Mathématique et Réel
Les mathématiques - surtout dans leur application au champ de la physique … ou, faudrait-il dire, depuis leur mainmise totalitaire sur la physique - ont renouvelé la vieille querelle médiévale des universaux entre nominalisme et idéalisme[1] : les concepts et structures mathématiques sont-ils le langage de Dieu ou la pensée de l'homme ? Autrement dit : les mathématiques se découvrent-elles ou s'inventent-elles ?
Il est facile de voir que, dans le réel, rien n'est rigoureusement dénombrable puisque tout est unique, rien n'est rigoureusement ni droit, ni triangulaire, ni circulaire ou conique, puisque tout, dans le réel, est tordu, torse, tourmenté, tourbillonnaire, turbulent, bref : irrégulier ; donc, dans le réel, rien ne correspond aux idéalisations des mathématiques et cela tranche, un bonne fois pour toute, la querelle : les mathématiques sont des inventions humaines et n'ont rien ni d'absolu, ni de divin.

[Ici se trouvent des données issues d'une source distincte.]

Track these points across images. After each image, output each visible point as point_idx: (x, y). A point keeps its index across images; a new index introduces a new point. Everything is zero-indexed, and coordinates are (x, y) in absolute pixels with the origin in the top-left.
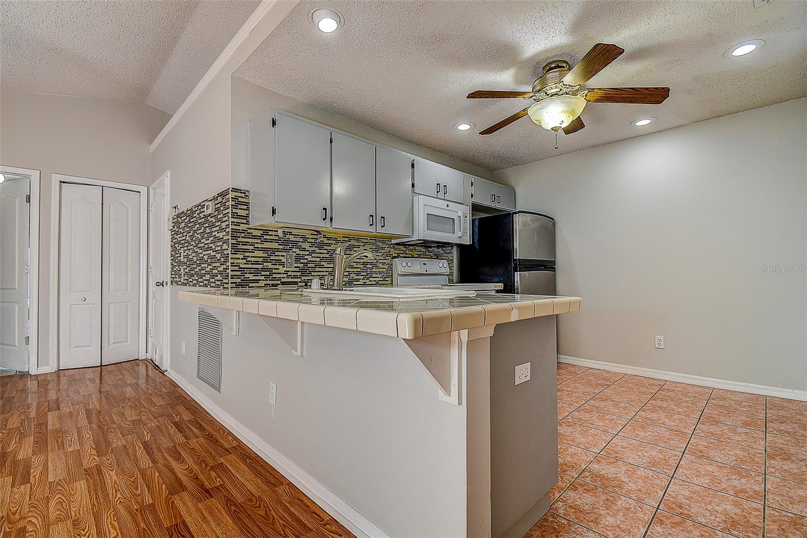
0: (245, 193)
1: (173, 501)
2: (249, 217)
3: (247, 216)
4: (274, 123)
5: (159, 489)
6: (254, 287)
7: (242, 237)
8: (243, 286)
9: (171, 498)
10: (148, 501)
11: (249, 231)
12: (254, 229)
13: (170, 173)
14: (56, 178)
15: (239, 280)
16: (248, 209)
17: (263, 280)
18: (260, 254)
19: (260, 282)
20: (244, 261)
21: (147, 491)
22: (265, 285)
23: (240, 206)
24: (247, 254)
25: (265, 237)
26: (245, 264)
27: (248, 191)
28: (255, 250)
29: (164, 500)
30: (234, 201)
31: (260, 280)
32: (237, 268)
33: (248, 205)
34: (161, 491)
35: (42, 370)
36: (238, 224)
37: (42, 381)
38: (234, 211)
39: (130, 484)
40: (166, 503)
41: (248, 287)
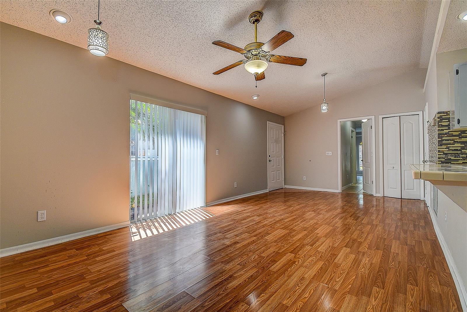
0: (447, 113)
1: (346, 297)
2: (450, 125)
3: (449, 125)
4: (457, 73)
5: (346, 286)
6: (454, 164)
7: (445, 137)
8: (446, 163)
9: (347, 294)
10: (337, 288)
11: (450, 133)
12: (454, 131)
13: (428, 104)
14: (381, 117)
15: (444, 160)
16: (449, 121)
17: (461, 160)
18: (459, 145)
19: (459, 161)
20: (447, 150)
21: (341, 282)
22: (463, 162)
23: (443, 121)
24: (449, 146)
25: (463, 135)
26: (448, 151)
27: (449, 111)
28: (455, 143)
29: (343, 293)
30: (439, 119)
31: (460, 160)
32: (442, 153)
33: (449, 119)
34: (346, 287)
35: (378, 195)
36: (442, 130)
37: (378, 199)
38: (439, 123)
39: (339, 273)
40: (342, 295)
41: (450, 163)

Elles tentent seulement et avec bien du mal d'approximer la réel lorsque celui-ci est suffisamment rudimentaire pour se laisser prendre dans ses moules.
Les mathématiques sont le langage de la régularité et de la équivalence, alors que tout, absolument tout, dans le réel est irrégulier et unique.

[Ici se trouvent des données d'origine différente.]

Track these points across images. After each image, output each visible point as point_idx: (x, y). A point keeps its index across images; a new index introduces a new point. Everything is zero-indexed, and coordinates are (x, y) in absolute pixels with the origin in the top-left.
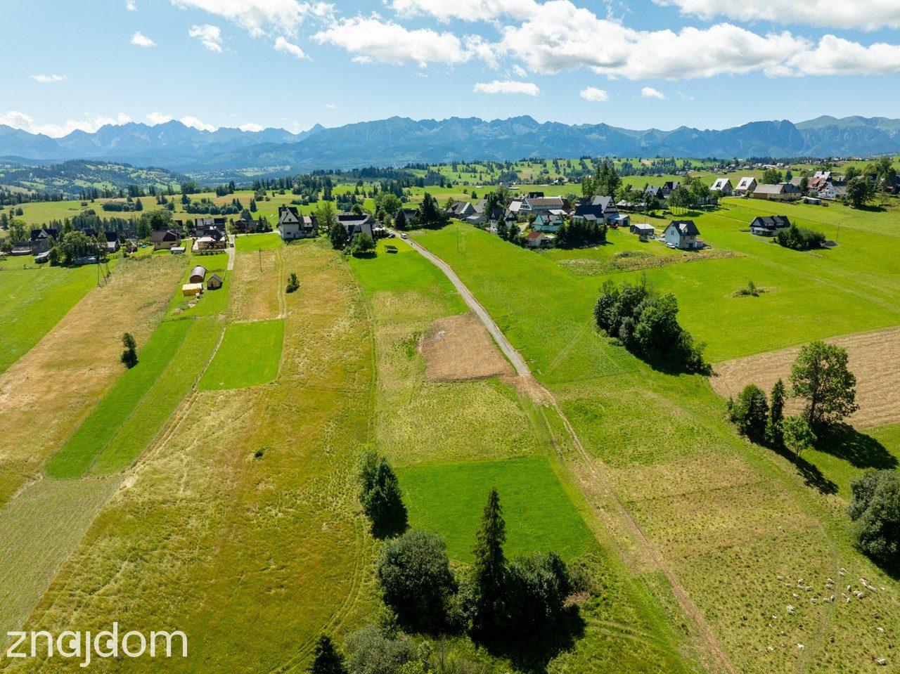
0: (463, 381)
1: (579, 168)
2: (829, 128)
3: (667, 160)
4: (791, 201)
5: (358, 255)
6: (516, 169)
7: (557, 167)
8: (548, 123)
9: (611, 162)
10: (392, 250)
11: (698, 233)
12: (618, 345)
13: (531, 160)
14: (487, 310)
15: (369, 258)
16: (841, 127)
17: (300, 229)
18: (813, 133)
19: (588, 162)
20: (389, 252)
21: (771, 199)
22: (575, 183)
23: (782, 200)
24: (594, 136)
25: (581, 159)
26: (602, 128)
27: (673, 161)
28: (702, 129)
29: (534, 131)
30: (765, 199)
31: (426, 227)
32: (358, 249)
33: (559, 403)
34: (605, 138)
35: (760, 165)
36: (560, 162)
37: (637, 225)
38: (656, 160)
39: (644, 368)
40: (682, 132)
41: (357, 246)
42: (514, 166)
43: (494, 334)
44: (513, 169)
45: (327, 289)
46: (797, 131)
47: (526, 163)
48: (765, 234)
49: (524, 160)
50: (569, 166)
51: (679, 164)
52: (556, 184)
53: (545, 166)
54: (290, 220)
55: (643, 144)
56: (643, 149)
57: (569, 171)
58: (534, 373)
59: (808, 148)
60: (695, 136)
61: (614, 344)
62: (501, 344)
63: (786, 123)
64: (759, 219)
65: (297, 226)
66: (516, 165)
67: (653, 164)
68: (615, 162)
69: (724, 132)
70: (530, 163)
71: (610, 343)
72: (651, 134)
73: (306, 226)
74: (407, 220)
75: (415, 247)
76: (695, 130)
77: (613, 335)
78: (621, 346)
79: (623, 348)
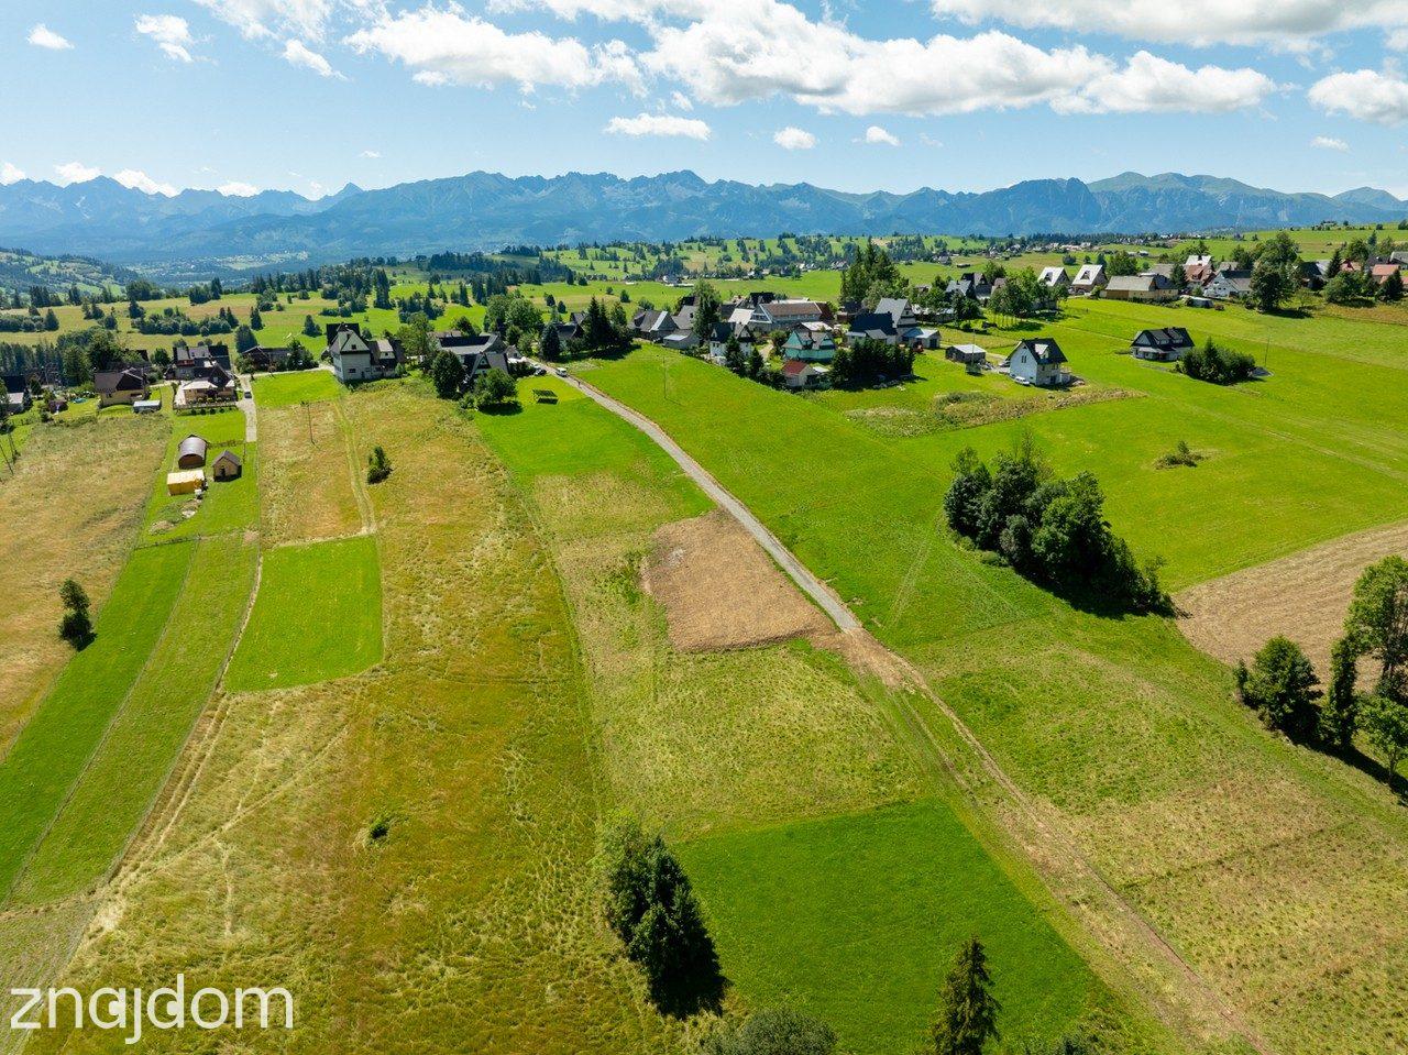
0: (744, 648)
1: (778, 252)
2: (1136, 190)
3: (911, 238)
4: (1165, 301)
5: (487, 408)
6: (681, 254)
7: (744, 250)
8: (721, 183)
9: (826, 243)
10: (547, 399)
11: (1063, 359)
12: (1001, 565)
13: (703, 240)
14: (748, 507)
15: (509, 414)
16: (1153, 189)
17: (372, 362)
18: (1114, 198)
19: (790, 243)
20: (541, 401)
21: (1136, 300)
22: (781, 276)
23: (1152, 301)
24: (793, 203)
25: (780, 238)
26: (804, 191)
27: (919, 241)
28: (953, 191)
29: (700, 195)
30: (1125, 299)
31: (596, 355)
32: (488, 398)
33: (932, 684)
34: (808, 205)
35: (1056, 245)
36: (748, 244)
37: (956, 347)
38: (895, 239)
39: (1059, 608)
40: (925, 195)
41: (486, 393)
42: (677, 250)
43: (773, 550)
44: (676, 254)
45: (446, 475)
46: (1091, 194)
47: (695, 246)
48: (1157, 358)
49: (692, 240)
50: (763, 249)
51: (929, 244)
52: (751, 277)
53: (725, 249)
54: (354, 347)
55: (867, 215)
56: (867, 221)
57: (763, 256)
58: (867, 625)
59: (1107, 219)
60: (943, 202)
61: (991, 563)
62: (792, 571)
63: (1074, 182)
64: (1147, 333)
65: (367, 358)
66: (680, 247)
67: (890, 246)
68: (833, 242)
69: (986, 195)
70: (701, 244)
71: (984, 562)
72: (879, 199)
73: (383, 357)
74: (563, 344)
75: (586, 391)
76: (943, 194)
77: (985, 546)
78: (1005, 566)
79: (1010, 569)
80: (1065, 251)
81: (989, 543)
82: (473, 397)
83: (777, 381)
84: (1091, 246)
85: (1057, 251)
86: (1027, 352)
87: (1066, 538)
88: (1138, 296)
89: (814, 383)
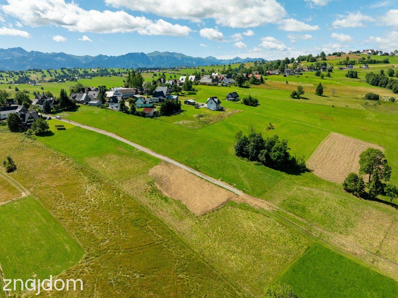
0: (217, 209)
1: (62, 74)
2: (158, 56)
3: (104, 69)
4: (216, 85)
6: (27, 75)
7: (50, 73)
8: (33, 52)
9: (77, 71)
10: (61, 128)
11: (220, 103)
12: (260, 165)
13: (34, 70)
14: (172, 158)
15: (50, 136)
16: (163, 56)
18: (153, 58)
19: (65, 71)
20: (58, 129)
21: (209, 85)
22: (70, 81)
23: (212, 85)
24: (59, 58)
25: (62, 69)
26: (62, 55)
27: (106, 70)
28: (109, 55)
29: (26, 55)
30: (206, 85)
32: (40, 130)
33: (278, 206)
34: (64, 59)
36: (51, 71)
37: (188, 100)
38: (99, 69)
39: (284, 174)
40: (100, 57)
41: (38, 129)
42: (25, 73)
43: (193, 172)
44: (25, 75)
46: (147, 57)
47: (32, 72)
49: (30, 70)
50: (56, 73)
51: (109, 71)
52: (61, 82)
53: (43, 73)
55: (84, 62)
56: (84, 64)
57: (57, 75)
58: (244, 191)
59: (152, 64)
60: (106, 59)
61: (258, 165)
62: (206, 178)
63: (142, 54)
64: (230, 94)
66: (26, 72)
67: (98, 71)
68: (79, 70)
69: (118, 57)
70: (34, 71)
71: (255, 165)
72: (87, 57)
75: (77, 125)
76: (106, 56)
77: (252, 160)
78: (262, 165)
79: (263, 166)
80: (153, 72)
81: (254, 158)
82: (31, 130)
83: (144, 115)
84: (159, 71)
85: (151, 72)
86: (212, 101)
87: (284, 155)
88: (209, 84)
89: (156, 115)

Mais la question demeure ouverte : peut-on imaginer d'autres langages, plus riches, plus élaborés, qui puissent représenter le tout du réel sans en dénaturer ni en réduire la complexité à grands coups d'idéalisation ?
Le paradoxe des mathématiques est que sa grande rigueur intrinsèque l'empêche de s'appliquer rigoureusement à quoique ce soit de réel puisque le réel, lui, n'est pas rigoureux, qu'il improvise, s'adapte, se tord et se blesse pour poursuivre son chemin vers plus de lui-même.
Le réel n'est mathématisable qu'à toute première vue … et vu de loin ! Comme les anneaux de Saturne ne sont de beaux anneaux bien elliptiques et bien lisse et bien plat qu'à première vue et vus de loin ; en fait, Saturne n'est pas une jolie sphère mais une boule de gaz dense et ses anneaux sont constitués d'innombrables particules de glace et de poussière dont la taille varie de quelques micromètres à quelques mètres.